→ **Requirements**: Pick up the passage on Terragrunt-style infrastructure orchestration below and continue it from its last sentence.

→ **Text passage**:
----------
Copy-paste starts simple, then diverges silently.

Better: environment contracts, stack definitions, generated scaffolding, or versioned stack composition.

Anti-pattern 4: Unversioned local module everywhere

A module change instantly affects all units that reference it.

That may be acceptable for internal development but dangerous for production.

Anti-pattern 5: Output everything

Every output is coupling.

Expose capabilities, not internals.

Anti-pattern 6: Hidden include hierarchy

If reviewers cannot tell the effective backend, provider identity, account, region, and policy context, the DRY model is too opaque.

Anti-pattern 7: Destructive operations through ordinary path

Destroy deserves separate flow, separate approval, separate evidence, and often separate credentials.

Anti-pattern 8: Orchestration without observability

If a multi-unit run fails, you need to know:

which unit failed;
what dependency group it was in;
what was skipped;
what was already applied;
whether downstream units are stale;
whether manual recovery is required.

19. Production Pipeline Pattern for Terragrunt-Like Orchestration

A strong PR pipeline can be shaped like this:

An apply pipeline can be shaped like this:

Important: the apply pipeline does not blindly trust the PR plan.

It recomputes.

Why?

Because the target state may have changed after PR review.

OpenTofu/Terraform documentation explicitly distinguishes speculative plans from saved plans intended for automation. A speculative plan is useful for review, but final apply should re-check the actual plan before making changes.

20. Saved Plan Files in an Orchestrated World

For a single root module, saved plan mode is straightforward:

plan -out=tfplan
show tfplan
apply tfplan

In a multi-unit stack, saved plan files become more complex.
----------
→ **Available data**:
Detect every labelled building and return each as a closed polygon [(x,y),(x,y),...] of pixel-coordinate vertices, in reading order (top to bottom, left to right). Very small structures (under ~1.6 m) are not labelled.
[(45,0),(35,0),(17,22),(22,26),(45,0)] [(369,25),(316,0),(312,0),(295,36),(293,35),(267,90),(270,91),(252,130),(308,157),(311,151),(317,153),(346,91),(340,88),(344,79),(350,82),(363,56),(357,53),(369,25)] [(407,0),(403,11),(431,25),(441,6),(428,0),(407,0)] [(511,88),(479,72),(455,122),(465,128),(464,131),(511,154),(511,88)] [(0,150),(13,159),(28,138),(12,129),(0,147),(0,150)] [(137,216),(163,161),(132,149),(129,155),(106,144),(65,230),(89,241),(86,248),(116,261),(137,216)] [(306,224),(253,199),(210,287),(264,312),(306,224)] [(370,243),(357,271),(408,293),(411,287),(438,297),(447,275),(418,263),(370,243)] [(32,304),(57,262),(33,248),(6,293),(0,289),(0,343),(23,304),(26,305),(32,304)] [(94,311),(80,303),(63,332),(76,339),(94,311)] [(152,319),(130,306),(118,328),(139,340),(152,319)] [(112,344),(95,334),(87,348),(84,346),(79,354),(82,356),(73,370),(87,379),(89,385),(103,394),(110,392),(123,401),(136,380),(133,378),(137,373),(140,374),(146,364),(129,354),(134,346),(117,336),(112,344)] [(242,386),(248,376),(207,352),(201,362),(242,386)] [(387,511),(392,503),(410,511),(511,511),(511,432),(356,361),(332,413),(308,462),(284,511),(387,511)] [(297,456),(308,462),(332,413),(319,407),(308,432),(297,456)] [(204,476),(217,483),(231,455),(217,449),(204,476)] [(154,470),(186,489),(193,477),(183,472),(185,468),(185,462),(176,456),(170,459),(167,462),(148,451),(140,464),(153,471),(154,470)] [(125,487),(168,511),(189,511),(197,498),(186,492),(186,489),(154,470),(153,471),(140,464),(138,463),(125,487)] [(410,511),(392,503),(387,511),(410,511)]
----------
→ **Right answer**:
You now need to bind:

unit identity;
commit SHA;
module versions;
provider lock file;
backend address;
workspace/state key;
variable values;
environment context;
credential scope;
policy result;
approval record;
plan file checksum.

A saved plan is not just a file.

It is an evidence-bearing artifact.

At scale, many teams choose to use speculative PR plans for review and recompute non-speculative plans in the protected apply pipeline. That is often simpler than storing and applying PR-generated plan files across long review windows.

But for high-risk changes, saved plan artifacts can be valuable if tightly bound and short-lived.

The principle:

A plan that is not bound to identity, commit, inputs, backend, and approval is not a safe automation artifact.

21. When Terragrunt Is a Good Fit

Terragrunt-like orchestration is a good fit when:

you have many Terraform/OpenTofu root modules;
shared backend/provider/environment configuration is duplicated;
dependencies between units are real and recurring;
you need dependency-ordered planning/applying;
you operate many environments/accounts/regions;
you want live environment composition separate from reusable modules;
you prefer Terraform/OpenTofu as the resource engine;
you need something lighter than building a full platform control plane.

It is especially useful in organizations that are past "single root module" maturity but not ready to model all infrastructure through Crossplane or a custom platform API.

22. When Terragrunt May Be the Wrong Fit

It may be the wrong fit when:

you only have a few root modules;
dependencies are minimal;
your team does not understand Terraform/OpenTofu state well;
reviewers cannot reason through include/dependency behavior;
you need strong multi-tenant self-service APIs rather than file-level orchestration;
you already use a managed IaC runner with native stack dependency features;
you want a Kubernetes-native reconciliation model for infrastructure;
your organization treats every abstraction as a place to hide exceptions.

Terragrunt can reduce repetition.

But if your underlying platform model is messy, Terragrunt can make the mess more scalable.

That is not a win.

23. Designing a Unit Metadata Contract

A production orchestration platform should not infer everything from paths.

Each unit should expose metadata.

Example conceptual metadata:

unit: platform/eks
owner: platform-foundation
riskTier: high
environment: prod
region: us-east-1
account: prod-platform
stateBoundary: prod/us-east-1/platform/eks
layer: compute-foundation
requiresApprovalFrom:
  - platform-foundation
  - security-for-network-change
allowedActors:
  - ci-role-platform-prod-iac
supportsDestroy: false
policyProfile: prod-foundation

This metadata can live in HCL locals, YAML sidecars, generated inventory, or platform catalog.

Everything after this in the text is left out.